More than 20 features were extracted from several sources. Based on sampling frequency, extracted features are divided into well-based discrete features and petrophysical-based continuous features. Examples of well-based features include well location with respect to flank (east or west), fluid viscosities and densities, total dissolved solids from surface water, distance to nearest water injector and injection volume. Petrophysical-based features include height above free water level (HAFWL), porosity, modelled permeability, initial water saturation, resistivity-based saturation, rock-type and caliper. In addition, we engineered two new depth-related and continuous features, we call them Height-Below-Crest (HBC) and Height-Above-Top-Injector-Zone (HATIZ).
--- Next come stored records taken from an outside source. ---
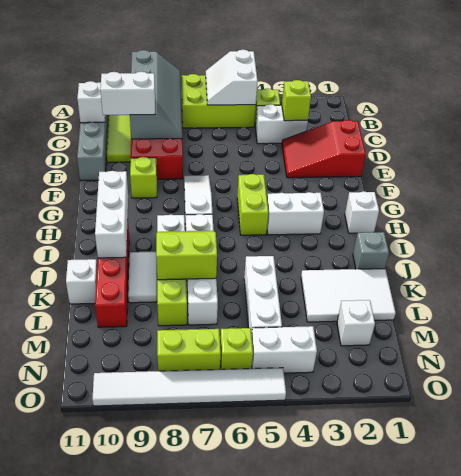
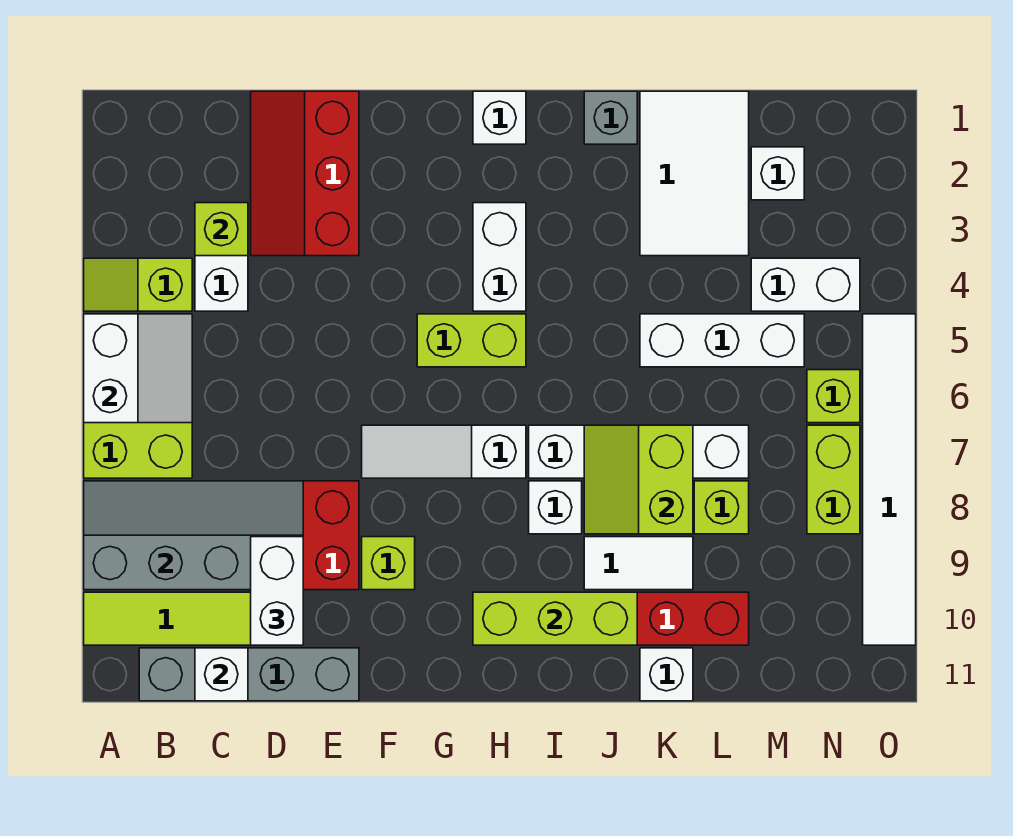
white slope A5:B6 level 2 top 5 -> white slope A5:B6 level 2 top A
red slope D1:E3 level 1 top 1 -> red slope D1:E3 level 1 top E
white brick H10:J10 level 2 -> lime brick H10:J10 level 2
white brick N4:N5 level 1 -> white brick M4:N4 level 1

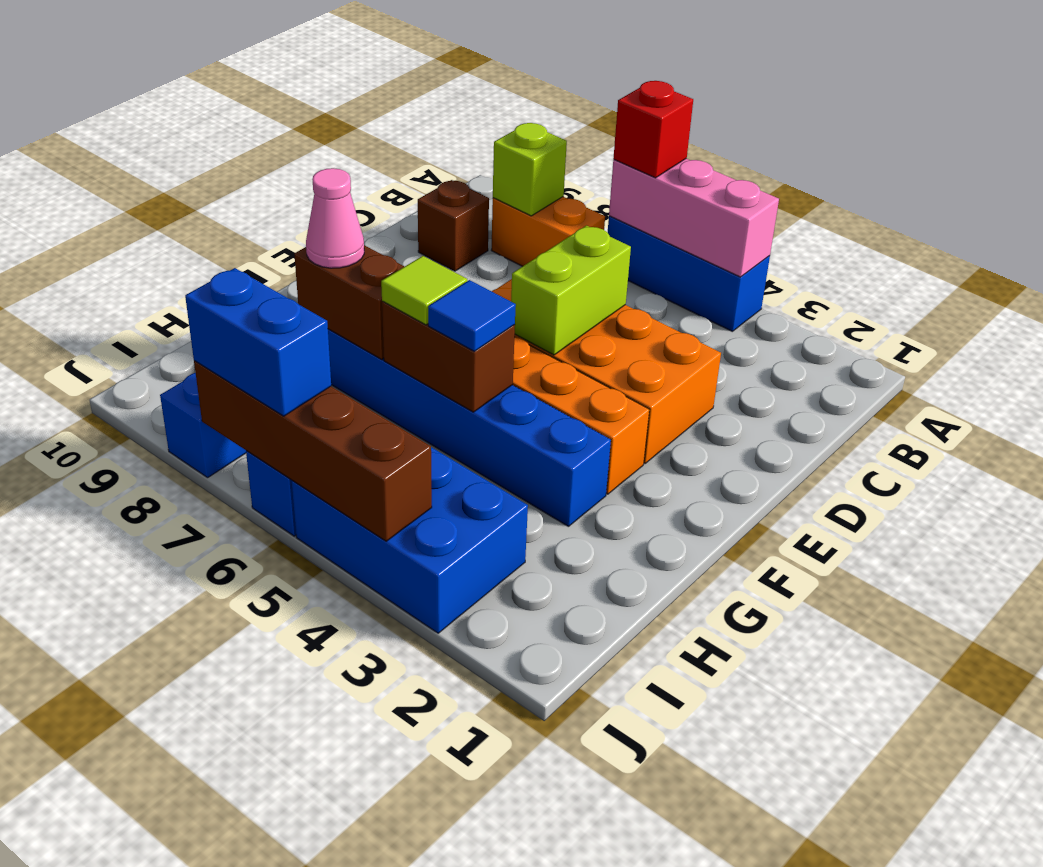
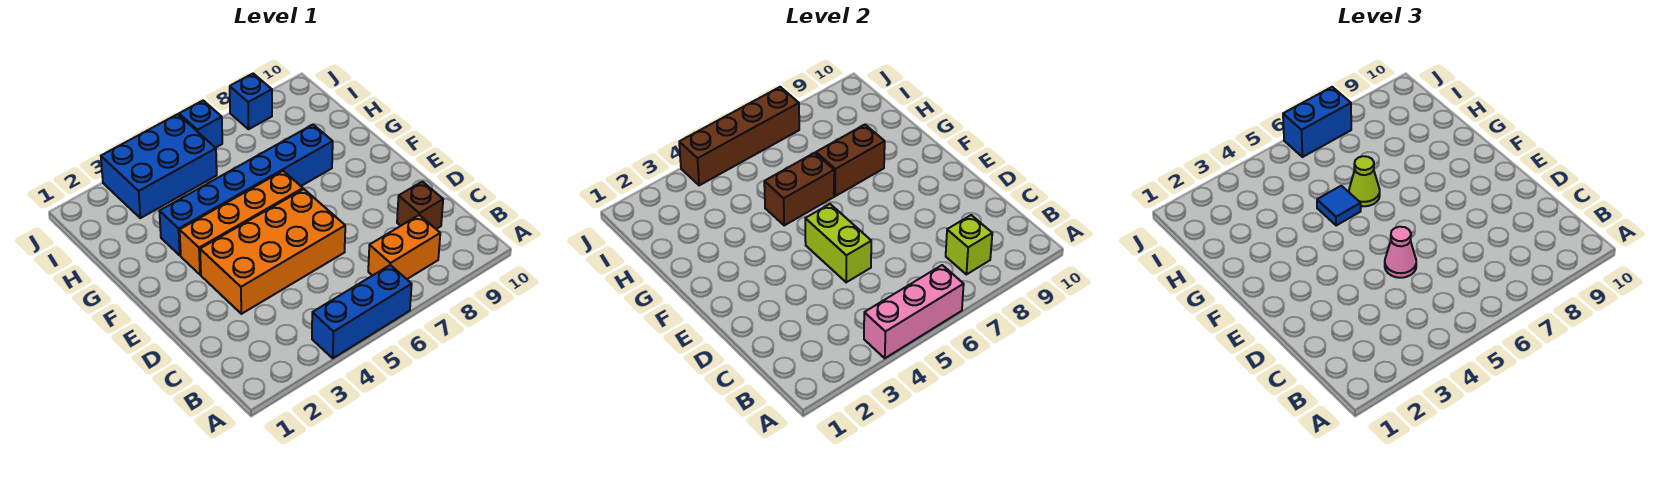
red brick A6 level 3 -> none
lime tile G6 level 3 -> lime cone G6 level 3
pink cone G8 level 3 -> pink cone D5 level 3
Initial data exploration was performed using Pearson's correlation heat map. Fluid densities and viscosities show strong correlation (60-80%) to the engineered features (HBC and HATIZ), which helped to capture the viscous and gravity forces effect across the well's vertical depth. The heat map also shows weak correlation between the features and the target variable, the oil saturation from dielectric log. The dataset, with 5000 samples, was randomly split into 80% training and 20% testing. A robust scaling technique to outliers is used to scale the features prior to modeling. The preliminary performance of various supervised machine learning models, including decision trees, ensemble methods, neural network and support vector machines, were benchmarked using K-Fold cross-validation on the training data prior to testing. Ensemble-based methods, random forest and gradient boosting, produced the least mean absolute error compared to other methods and thus were selected for further hyper-parameter tuning. Exhaustive grid search was performed on both models to find the best-fit parameters, achieving a correlation coefficient of 70% on the testing dataset. Features analysis indicate that the engineered features, HBC and HATIZ, along with the porosity, HAFWL and resistivity-based saturation are the most importance features for predicting the oil saturation from dielectric log.
Dielectric log provides an edge over resistivity-based logging technique in mixed salinity formations, but with more elaborate interpretation procedures. In this paper, we present a soft-computing and economical alternative of using ensemble machine learning models to predict oil saturation from dielectric log given some extracted features from common reservoir information, petrophysical properties and conventional log data.